-- Start of Provided information --

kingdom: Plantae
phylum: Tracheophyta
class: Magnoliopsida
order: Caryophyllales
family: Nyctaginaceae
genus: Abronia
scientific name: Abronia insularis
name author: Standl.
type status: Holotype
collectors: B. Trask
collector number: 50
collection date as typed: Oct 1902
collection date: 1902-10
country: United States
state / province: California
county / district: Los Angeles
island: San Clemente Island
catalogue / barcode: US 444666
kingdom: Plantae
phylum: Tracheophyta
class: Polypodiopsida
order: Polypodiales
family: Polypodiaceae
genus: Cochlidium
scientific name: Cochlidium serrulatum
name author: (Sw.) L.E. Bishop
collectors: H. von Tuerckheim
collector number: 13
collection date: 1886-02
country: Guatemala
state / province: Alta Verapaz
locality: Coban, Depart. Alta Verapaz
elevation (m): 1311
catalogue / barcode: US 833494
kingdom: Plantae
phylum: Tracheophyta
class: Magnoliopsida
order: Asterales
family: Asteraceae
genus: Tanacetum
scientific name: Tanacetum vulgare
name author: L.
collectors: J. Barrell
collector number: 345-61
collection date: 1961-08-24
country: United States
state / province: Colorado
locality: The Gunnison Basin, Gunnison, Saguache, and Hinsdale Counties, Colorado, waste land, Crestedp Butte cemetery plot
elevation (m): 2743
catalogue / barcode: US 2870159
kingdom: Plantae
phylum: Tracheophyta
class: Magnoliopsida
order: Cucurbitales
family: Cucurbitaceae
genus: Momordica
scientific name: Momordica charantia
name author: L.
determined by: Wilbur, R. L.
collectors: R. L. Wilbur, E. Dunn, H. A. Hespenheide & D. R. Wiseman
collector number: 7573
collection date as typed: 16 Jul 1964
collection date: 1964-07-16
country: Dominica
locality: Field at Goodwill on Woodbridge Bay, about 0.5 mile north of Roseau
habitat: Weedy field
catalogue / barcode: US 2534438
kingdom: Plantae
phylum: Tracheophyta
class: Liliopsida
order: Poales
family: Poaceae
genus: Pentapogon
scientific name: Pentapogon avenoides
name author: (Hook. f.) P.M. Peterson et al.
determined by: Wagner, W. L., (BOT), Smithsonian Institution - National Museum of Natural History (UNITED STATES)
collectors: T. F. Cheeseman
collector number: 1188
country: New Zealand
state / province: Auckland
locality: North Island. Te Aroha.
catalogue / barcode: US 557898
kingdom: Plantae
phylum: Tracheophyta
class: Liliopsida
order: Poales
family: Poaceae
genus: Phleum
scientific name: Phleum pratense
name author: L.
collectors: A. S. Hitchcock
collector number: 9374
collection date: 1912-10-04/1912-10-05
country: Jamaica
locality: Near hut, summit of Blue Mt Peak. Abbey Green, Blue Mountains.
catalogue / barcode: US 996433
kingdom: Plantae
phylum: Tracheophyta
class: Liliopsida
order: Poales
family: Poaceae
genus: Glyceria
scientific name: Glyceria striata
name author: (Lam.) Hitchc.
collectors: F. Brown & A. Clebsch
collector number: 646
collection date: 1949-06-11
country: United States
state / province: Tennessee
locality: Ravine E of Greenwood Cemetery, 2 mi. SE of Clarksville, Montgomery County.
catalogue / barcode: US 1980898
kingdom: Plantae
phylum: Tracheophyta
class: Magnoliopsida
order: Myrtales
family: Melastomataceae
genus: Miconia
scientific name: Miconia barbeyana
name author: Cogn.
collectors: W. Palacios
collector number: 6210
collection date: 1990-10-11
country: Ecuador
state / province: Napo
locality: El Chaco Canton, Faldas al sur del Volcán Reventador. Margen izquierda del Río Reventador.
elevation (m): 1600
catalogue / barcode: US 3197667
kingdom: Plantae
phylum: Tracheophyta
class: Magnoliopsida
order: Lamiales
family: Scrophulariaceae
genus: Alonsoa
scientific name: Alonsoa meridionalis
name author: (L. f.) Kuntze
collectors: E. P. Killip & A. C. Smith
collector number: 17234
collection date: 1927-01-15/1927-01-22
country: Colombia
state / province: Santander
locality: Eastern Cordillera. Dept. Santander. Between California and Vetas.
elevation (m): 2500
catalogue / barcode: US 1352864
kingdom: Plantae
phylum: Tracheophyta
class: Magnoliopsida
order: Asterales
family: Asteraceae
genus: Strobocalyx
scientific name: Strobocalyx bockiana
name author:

-- End of Provided information --

*Brief*: Rename every "catalogue / barcode" in the material to "catalog number", and reproduce everything else unchanged.

*Finished exercise*:
kingdom: Plantae
phylum: Tracheophyta
class: Magnoliopsida
order: Caryophyllales
family: Nyctaginaceae
genus: Abronia
scientific name: Abronia insularis
name author: Standl.
type status: Holotype
collectors: B. Trask
collector number: 50
collection date as typed: Oct 1902
collection date: 1902-10
country: United States
state / province: California
county / district: Los Angeles
island: San Clemente Island
catalog number: US 444666
kingdom: Plantae
phylum: Tracheophyta
class: Polypodiopsida
order: Polypodiales
family: Polypodiaceae
genus: Cochlidium
scientific name: Cochlidium serrulatum
name author: (Sw.) L.E. Bishop
collectors: H. von Tuerckheim
collector number: 13
collection date: 1886-02
country: Guatemala
state / province: Alta Verapaz
locality: Coban, Depart. Alta Verapaz
elevation (m): 1311
catalog number: US 833494
kingdom: Plantae
phylum: Tracheophyta
class: Magnoliopsida
order: Asterales
family: Asteraceae
genus: Tanacetum
scientific name: Tanacetum vulgare
name author: L.
collectors: J. Barrell
collector number: 345-61
collection date: 1961-08-24
country: United States
state / province: Colorado
locality: The Gunnison Basin, Gunnison, Saguache, and Hinsdale Counties, Colorado, waste land, Crestedp Butte cemetery plot
elevation (m): 2743
catalog number: US 2870159
kingdom: Plantae
phylum: Tracheophyta
class: Magnoliopsida
order: Cucurbitales
family: Cucurbitaceae
genus: Momordica
scientific name: Momordica charantia
name author: L.
determined by: Wilbur, R. L.
collectors: R. L. Wilbur, E. Dunn, H. A. Hespenheide & D. R. Wiseman
collector number: 7573
collection date as typed: 16 Jul 1964
collection date: 1964-07-16
country: Dominica
locality: Field at Goodwill on Woodbridge Bay, about 0.5 mile north of Roseau
habitat: Weedy field
catalog number: US 2534438
kingdom: Plantae
phylum: Tracheophyta
class: Liliopsida
order: Poales
family: Poaceae
genus: Pentapogon
scientific name: Pentapogon avenoides
name author: (Hook. f.) P.M. Peterson et al.
determined by: Wagner, W. L., (BOT), Smithsonian Institution - National Museum of Natural History (UNITED STATES)
collectors: T. F. Cheeseman
collector number: 1188
country: New Zealand
state / province: Auckland
locality: North Island. Te Aroha.
catalog number: US 557898
kingdom: Plantae
phylum: Tracheophyta
class: Liliopsida
order: Poales
family: Poaceae
genus: Phleum
scientific name: Phleum pratense
name author: L.
collectors: A. S. Hitchcock
collector number: 9374
collection date: 1912-10-04/1912-10-05
country: Jamaica
locality: Near hut, summit of Blue Mt Peak. Abbey Green, Blue Mountains.
catalog number: US 996433
kingdom: Plantae
phylum: Tracheophyta
class: Liliopsida
order: Poales
family: Poaceae
genus: Glyceria
scientific name: Glyceria striata
name author: (Lam.) Hitchc.
collectors: F. Brown & A. Clebsch
collector number: 646
collection date: 1949-06-11
country: United States
state / province: Tennessee
locality: Ravine E of Greenwood Cemetery, 2 mi. SE of Clarksville, Montgomery County.
catalog number: US 1980898
kingdom: Plantae
phylum: Tracheophyta
class: Magnoliopsida
order: Myrtales
family: Melastomataceae
genus: Miconia
scientific name: Miconia barbeyana
name author: Cogn.
collectors: W. Palacios
collector number: 6210
collection date: 1990-10-11
country: Ecuador
state / province: Napo
locality: El Chaco Canton, Faldas al sur del Volcán Reventador. Margen izquierda del Río Reventador.
elevation (m): 1600
catalog number: US 3197667
kingdom: Plantae
phylum: Tracheophyta
class: Magnoliopsida
order: Lamiales
family: Scrophulariaceae
genus: Alonsoa
scientific name: Alonsoa meridionalis
name author: (L. f.) Kuntze
collectors: E. P. Killip & A. C. Smith
collector number: 17234
collection date: 1927-01-15/1927-01-22
country: Colombia
state / province: Santander
locality: Eastern Cordillera. Dept. Santander. Between California and Vetas.
elevation (m): 2500
catalog number: US 1352864
kingdom: Plantae
phylum: Tracheophyta
class: Magnoliopsida
order: Asterales
family: Asteraceae
genus: Strobocalyx
scientific name: Strobocalyx bockiana
name author:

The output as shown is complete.